Scientists have developed a new type of light capable of making objects invisible when it shines through them. The key for the invisible power was finding a specific light wave that made objects disappear as if they were never there.
The newfound wavelength of light pierces through the objects instead of bouncing off the surface like any other light. Photoreceptors in our eyes could see objects when light reflects from an object’s surface.

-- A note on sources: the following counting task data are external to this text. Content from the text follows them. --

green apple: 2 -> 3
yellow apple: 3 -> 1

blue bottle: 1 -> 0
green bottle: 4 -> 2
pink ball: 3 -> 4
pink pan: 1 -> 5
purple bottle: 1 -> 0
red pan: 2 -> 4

The scientists from Austria’s TU Wien and The Netherland’s Utrecht University found reflecting and bouncing off the light too mainstream. Their newfound wavelength of light not only passes through the objects but also makes them invisible to the naked eyes and as well for the camera lens.
The new wavelength of light for making the objects invisible is undergoing its initial trials. However, it would provide a key tool for medical imaging in the future while also coming in handy for researchers who want to study biological systems in depth.
Scientists and researchers have been working hard to develop a technology that makes the objects go invisible. But their approach to bend or scatter light around an object wasn’t as effective. Whereas the new method sounds more promising and straightforward in making the objects go invisible by penetrating light straight through them.
“One aspect we are very excited about is the fact that the light fields we introduced in our work not only seem to be special in the output field patterns they produce behind the object but also inside of it,” TU Wien researcher and study co-author Stefan Rotter told The Independent.
The team working on the tech is of the view that the newfound wavelength of light would allow working on objects such as biological cells or tissues that are otherwise difficult to work with. Moreover, as the tech will progress, it will make a perfect fit for new medical imaging and other kinds of research.